- _Exercise_: Write the records out exactly as they read, but not the pictures.

- Opening Delimiter -

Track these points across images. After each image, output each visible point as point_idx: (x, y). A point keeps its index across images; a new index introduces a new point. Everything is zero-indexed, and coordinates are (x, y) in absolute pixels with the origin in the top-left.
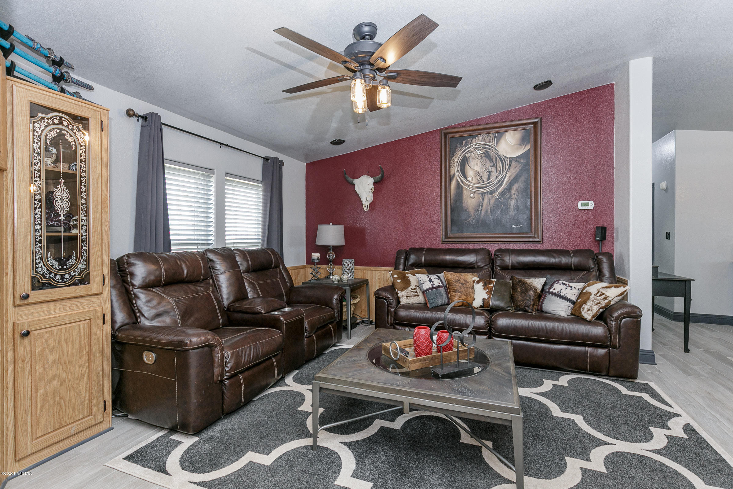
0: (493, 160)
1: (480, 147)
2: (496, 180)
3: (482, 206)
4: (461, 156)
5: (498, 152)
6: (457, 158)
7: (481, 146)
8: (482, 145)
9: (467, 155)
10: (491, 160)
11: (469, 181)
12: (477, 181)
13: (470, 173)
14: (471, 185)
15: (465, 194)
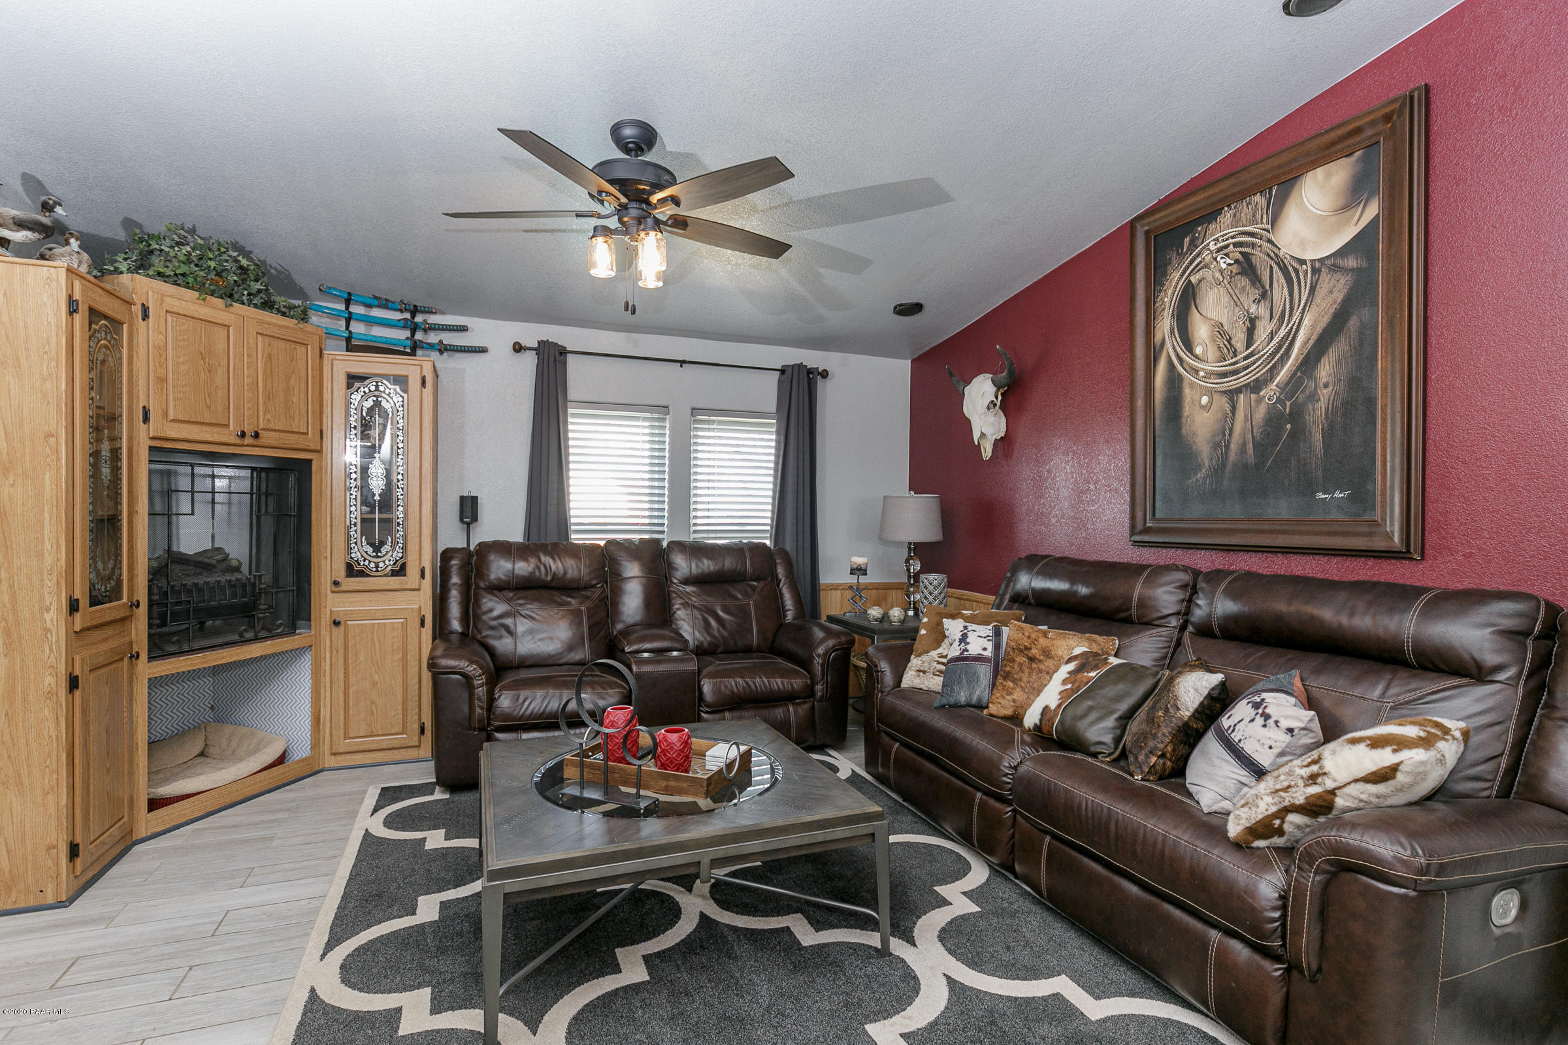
0: (1263, 278)
1: (1227, 246)
2: (1272, 344)
3: (1231, 430)
4: (1180, 284)
5: (1276, 250)
6: (1170, 292)
7: (1231, 241)
8: (1232, 237)
9: (1194, 279)
10: (1255, 280)
11: (1197, 357)
12: (1218, 354)
13: (1201, 331)
14: (1203, 370)
15: (1189, 397)
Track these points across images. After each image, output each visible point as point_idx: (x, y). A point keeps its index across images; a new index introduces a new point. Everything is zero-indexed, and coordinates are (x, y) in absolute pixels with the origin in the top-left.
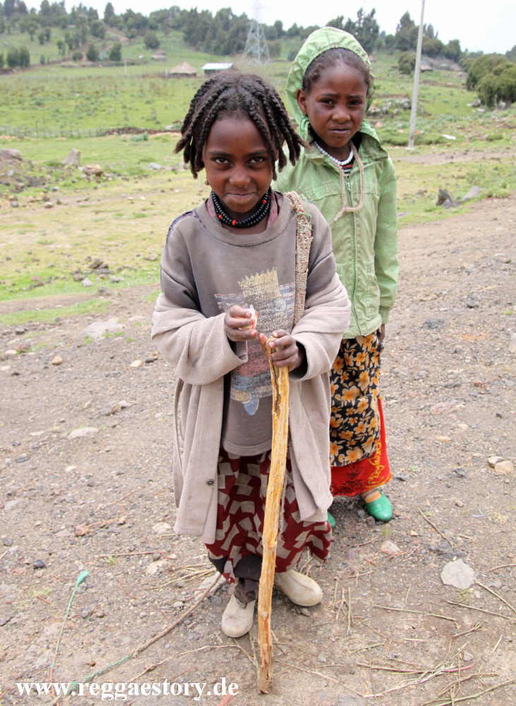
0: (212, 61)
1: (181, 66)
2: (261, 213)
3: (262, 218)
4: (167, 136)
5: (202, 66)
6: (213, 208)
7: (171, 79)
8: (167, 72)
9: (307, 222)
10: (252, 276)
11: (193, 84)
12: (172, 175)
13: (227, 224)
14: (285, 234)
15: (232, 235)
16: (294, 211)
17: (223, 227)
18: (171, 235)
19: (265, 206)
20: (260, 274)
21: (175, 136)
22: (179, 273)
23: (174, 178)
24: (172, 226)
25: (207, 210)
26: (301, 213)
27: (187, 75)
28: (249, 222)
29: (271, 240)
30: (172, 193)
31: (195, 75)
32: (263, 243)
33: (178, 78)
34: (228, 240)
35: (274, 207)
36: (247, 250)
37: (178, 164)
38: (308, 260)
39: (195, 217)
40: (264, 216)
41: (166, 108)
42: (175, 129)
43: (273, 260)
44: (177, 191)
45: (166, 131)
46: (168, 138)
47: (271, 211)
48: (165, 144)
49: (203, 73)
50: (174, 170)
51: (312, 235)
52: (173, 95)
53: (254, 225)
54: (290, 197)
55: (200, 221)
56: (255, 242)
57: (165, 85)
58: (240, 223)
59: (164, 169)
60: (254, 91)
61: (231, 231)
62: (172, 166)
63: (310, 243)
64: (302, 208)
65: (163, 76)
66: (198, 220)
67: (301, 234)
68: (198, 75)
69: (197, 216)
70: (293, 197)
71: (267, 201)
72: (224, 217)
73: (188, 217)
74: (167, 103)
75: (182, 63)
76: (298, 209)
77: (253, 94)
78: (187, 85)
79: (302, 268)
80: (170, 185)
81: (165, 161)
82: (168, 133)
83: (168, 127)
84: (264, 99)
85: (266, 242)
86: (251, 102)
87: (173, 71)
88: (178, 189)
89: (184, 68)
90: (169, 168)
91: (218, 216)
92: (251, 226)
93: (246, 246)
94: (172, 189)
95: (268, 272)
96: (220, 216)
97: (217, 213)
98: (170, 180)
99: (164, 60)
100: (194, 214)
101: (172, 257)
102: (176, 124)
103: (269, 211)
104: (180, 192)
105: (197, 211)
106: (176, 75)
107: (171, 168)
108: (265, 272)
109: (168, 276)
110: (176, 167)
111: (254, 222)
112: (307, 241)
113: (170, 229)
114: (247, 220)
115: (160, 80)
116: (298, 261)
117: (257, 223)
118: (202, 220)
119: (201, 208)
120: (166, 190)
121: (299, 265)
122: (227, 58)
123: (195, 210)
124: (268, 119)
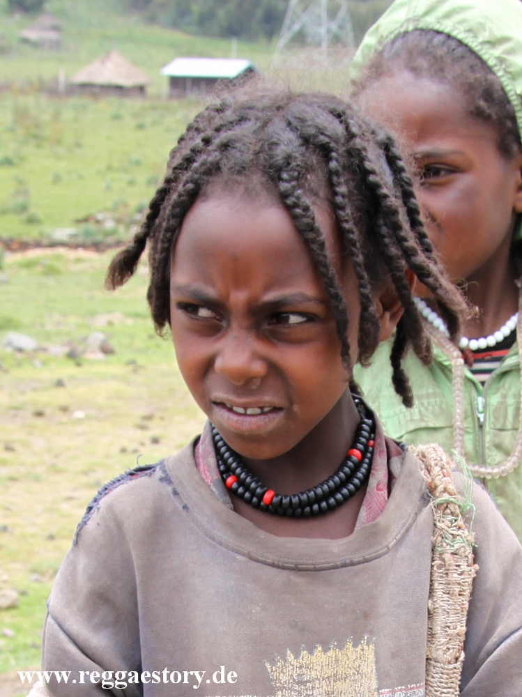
0: (190, 53)
1: (103, 62)
2: (344, 483)
3: (346, 498)
4: (58, 257)
5: (164, 64)
6: (212, 460)
7: (74, 101)
8: (62, 79)
9: (460, 522)
10: (304, 653)
11: (136, 115)
12: (67, 370)
13: (249, 502)
14: (403, 551)
15: (262, 534)
16: (430, 491)
17: (236, 509)
18: (91, 525)
19: (357, 466)
20: (325, 650)
21: (78, 260)
22: (97, 628)
23: (72, 378)
24: (96, 500)
25: (197, 465)
26: (446, 497)
27: (119, 90)
28: (310, 503)
29: (366, 561)
30: (65, 419)
31: (141, 89)
32: (344, 565)
33: (95, 96)
34: (249, 547)
35: (379, 476)
36: (296, 579)
37: (85, 339)
38: (464, 629)
39: (161, 480)
40: (352, 494)
41: (57, 179)
42: (80, 240)
43: (366, 616)
44: (79, 414)
45: (53, 245)
46: (58, 265)
47: (373, 482)
48: (51, 281)
49: (165, 88)
50: (72, 356)
51: (475, 561)
52: (78, 145)
53: (322, 513)
54: (423, 456)
55: (175, 493)
56: (322, 561)
57: (56, 116)
58: (286, 501)
59: (44, 350)
60: (312, 131)
61: (259, 525)
62: (69, 343)
63: (470, 580)
64: (451, 487)
65: (51, 90)
66: (169, 489)
67: (447, 557)
68: (151, 90)
69: (166, 479)
70: (432, 456)
71: (364, 453)
72: (241, 483)
73: (142, 480)
74: (62, 166)
75: (108, 55)
76: (441, 488)
77: (306, 141)
78: (117, 117)
79: (448, 651)
80: (61, 397)
81: (49, 327)
82: (61, 251)
83: (62, 233)
84: (334, 154)
85: (352, 564)
86: (288, 159)
87: (81, 77)
88: (81, 408)
89: (111, 70)
90: (58, 350)
91: (224, 480)
92: (313, 515)
93: (296, 569)
94: (64, 409)
95: (350, 645)
96: (230, 480)
97: (222, 473)
98: (60, 384)
99: (56, 45)
100: (158, 473)
101: (83, 584)
102: (83, 227)
103: (365, 481)
104: (88, 418)
105: (169, 465)
106: (89, 89)
107: (66, 350)
108: (341, 646)
109: (63, 636)
110: (80, 348)
111: (324, 504)
112: (463, 574)
113: (90, 509)
114: (304, 497)
115: (44, 100)
116: (438, 629)
117: (331, 509)
118: (179, 490)
119: (179, 460)
120: (48, 412)
121: (441, 639)
122: (234, 44)
123: (162, 463)
124: (335, 208)
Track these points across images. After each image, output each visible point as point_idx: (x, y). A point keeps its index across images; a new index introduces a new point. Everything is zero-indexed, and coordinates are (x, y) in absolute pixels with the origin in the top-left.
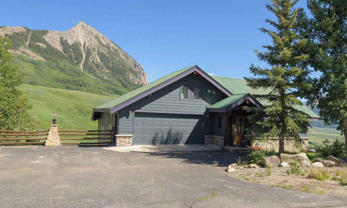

- Closing Delimiter -

- _Result of this task_:
Track these points across images. After each image, output each visible point as point_idx: (x, y). A point keeps its index across images; a new index introduces a new point. Everything is zero-indexed, and coordinates are (x, y) in absolute pixels with the origin in the top-left.
0: (493, 160)
1: (480, 147)
2: (496, 180)
3: (482, 206)
4: (461, 156)
5: (498, 152)
6: (457, 158)
7: (481, 146)
8: (482, 145)
9: (467, 155)
10: (491, 160)
11: (469, 181)
12: (477, 181)
13: (470, 173)
14: (471, 185)
15: (465, 194)
0: (1263, 278)
1: (1227, 246)
2: (1272, 344)
3: (1231, 430)
4: (1180, 284)
5: (1276, 250)
6: (1170, 292)
7: (1231, 241)
8: (1232, 237)
9: (1194, 279)
10: (1255, 280)
11: (1197, 357)
12: (1218, 354)
13: (1201, 331)
14: (1203, 370)
15: (1189, 397)
Track these points across images. After each image, output each visible point as point_idx: (x, y). A point keeps its index across images; a new index introduces a new point. Everything is zero-indexed, and coordinates are (x, y) in absolute pixels with the origin in the top-left.
0: (212, 61)
1: (181, 66)
2: (261, 213)
3: (262, 218)
4: (167, 136)
5: (202, 66)
6: (213, 208)
7: (171, 79)
8: (167, 72)
9: (307, 222)
10: (252, 276)
11: (193, 84)
12: (172, 175)
13: (227, 224)
14: (285, 234)
15: (232, 235)
16: (294, 211)
17: (223, 227)
18: (171, 235)
19: (265, 206)
20: (260, 274)
21: (175, 136)
22: (179, 273)
23: (174, 178)
24: (172, 226)
25: (207, 210)
26: (301, 213)
27: (187, 75)
28: (249, 222)
29: (271, 240)
30: (172, 193)
31: (195, 75)
32: (263, 243)
33: (178, 78)
34: (228, 240)
35: (274, 207)
36: (247, 250)
37: (178, 164)
38: (308, 260)
39: (195, 217)
40: (264, 216)
41: (166, 108)
42: (175, 129)
43: (273, 260)
44: (177, 191)
45: (166, 131)
46: (168, 138)
47: (271, 211)
48: (165, 144)
49: (203, 73)
50: (174, 170)
51: (312, 235)
52: (173, 95)
53: (254, 225)
54: (290, 197)
55: (200, 221)
56: (255, 242)
57: (165, 85)
58: (240, 223)
59: (164, 169)
60: (254, 91)
61: (231, 231)
62: (172, 166)
63: (310, 243)
64: (302, 208)
65: (163, 76)
66: (198, 220)
67: (301, 234)
68: (198, 75)
69: (197, 216)
70: (293, 197)
71: (267, 201)
72: (224, 217)
73: (188, 217)
74: (167, 103)
75: (182, 63)
76: (298, 209)
77: (253, 94)
78: (187, 85)
79: (302, 268)
80: (170, 185)
81: (165, 161)
82: (168, 133)
83: (168, 127)
84: (264, 99)
85: (266, 242)
86: (251, 102)
87: (173, 71)
88: (178, 189)
89: (184, 68)
90: (169, 168)
91: (218, 216)
92: (251, 226)
93: (246, 246)
94: (172, 189)
95: (268, 272)
96: (220, 216)
97: (217, 213)
98: (170, 180)
99: (164, 60)
100: (194, 214)
101: (172, 257)
102: (176, 124)
103: (269, 211)
104: (180, 192)
105: (197, 211)
106: (176, 75)
107: (171, 168)
108: (265, 272)
109: (168, 276)
110: (176, 167)
111: (254, 222)
112: (307, 241)
113: (170, 229)
114: (247, 220)
115: (160, 80)
116: (298, 261)
117: (257, 223)
118: (202, 220)
119: (201, 208)
120: (166, 190)
121: (299, 265)
122: (227, 58)
123: (195, 210)
124: (268, 119)
0: (190, 53)
1: (103, 62)
2: (344, 483)
3: (346, 498)
4: (58, 257)
5: (164, 64)
6: (212, 460)
7: (74, 101)
8: (62, 79)
9: (460, 522)
10: (304, 653)
11: (136, 115)
12: (67, 370)
13: (249, 502)
14: (403, 551)
15: (262, 534)
16: (430, 491)
17: (236, 509)
18: (91, 525)
19: (357, 466)
20: (325, 650)
21: (78, 260)
22: (97, 628)
23: (72, 378)
24: (96, 500)
25: (197, 465)
26: (446, 497)
27: (119, 90)
28: (310, 503)
29: (366, 561)
30: (65, 419)
31: (141, 89)
32: (344, 565)
33: (95, 96)
34: (249, 547)
35: (379, 476)
36: (296, 579)
37: (85, 339)
38: (464, 629)
39: (161, 480)
40: (352, 494)
41: (57, 179)
42: (80, 240)
43: (366, 616)
44: (79, 414)
45: (53, 245)
46: (58, 265)
47: (373, 482)
48: (51, 281)
49: (165, 88)
50: (72, 356)
51: (475, 561)
52: (78, 145)
53: (322, 513)
54: (423, 456)
55: (175, 493)
56: (322, 561)
57: (56, 116)
58: (286, 501)
59: (44, 350)
60: (312, 131)
61: (259, 525)
62: (69, 343)
63: (470, 580)
64: (451, 487)
65: (51, 90)
66: (169, 489)
67: (447, 557)
68: (151, 90)
69: (166, 479)
70: (432, 456)
71: (364, 453)
72: (241, 483)
73: (142, 480)
74: (62, 166)
75: (108, 55)
76: (441, 488)
77: (306, 141)
78: (117, 117)
79: (448, 651)
80: (61, 397)
81: (49, 327)
82: (61, 251)
83: (62, 233)
84: (334, 154)
85: (352, 564)
86: (288, 159)
87: (81, 77)
88: (81, 408)
89: (111, 70)
90: (58, 350)
91: (224, 480)
92: (313, 515)
93: (296, 569)
94: (64, 409)
95: (350, 645)
96: (230, 480)
97: (222, 473)
98: (60, 384)
99: (56, 45)
100: (158, 473)
101: (83, 584)
102: (83, 227)
103: (365, 481)
104: (88, 418)
105: (169, 465)
106: (89, 89)
107: (66, 350)
108: (341, 646)
109: (63, 636)
110: (80, 348)
111: (324, 504)
112: (463, 574)
113: (90, 509)
114: (304, 497)
115: (44, 100)
116: (438, 629)
117: (331, 509)
118: (179, 490)
119: (179, 460)
120: (48, 412)
121: (441, 639)
122: (234, 44)
123: (162, 463)
124: (335, 208)
Track these points across images. After each image, output each visible point as point_idx: (x, y). A point keeps its index across images; a new index introduces a new point. Everything is zero-indexed, and coordinates are (x, y) in absolute pixels with the origin in the top-left.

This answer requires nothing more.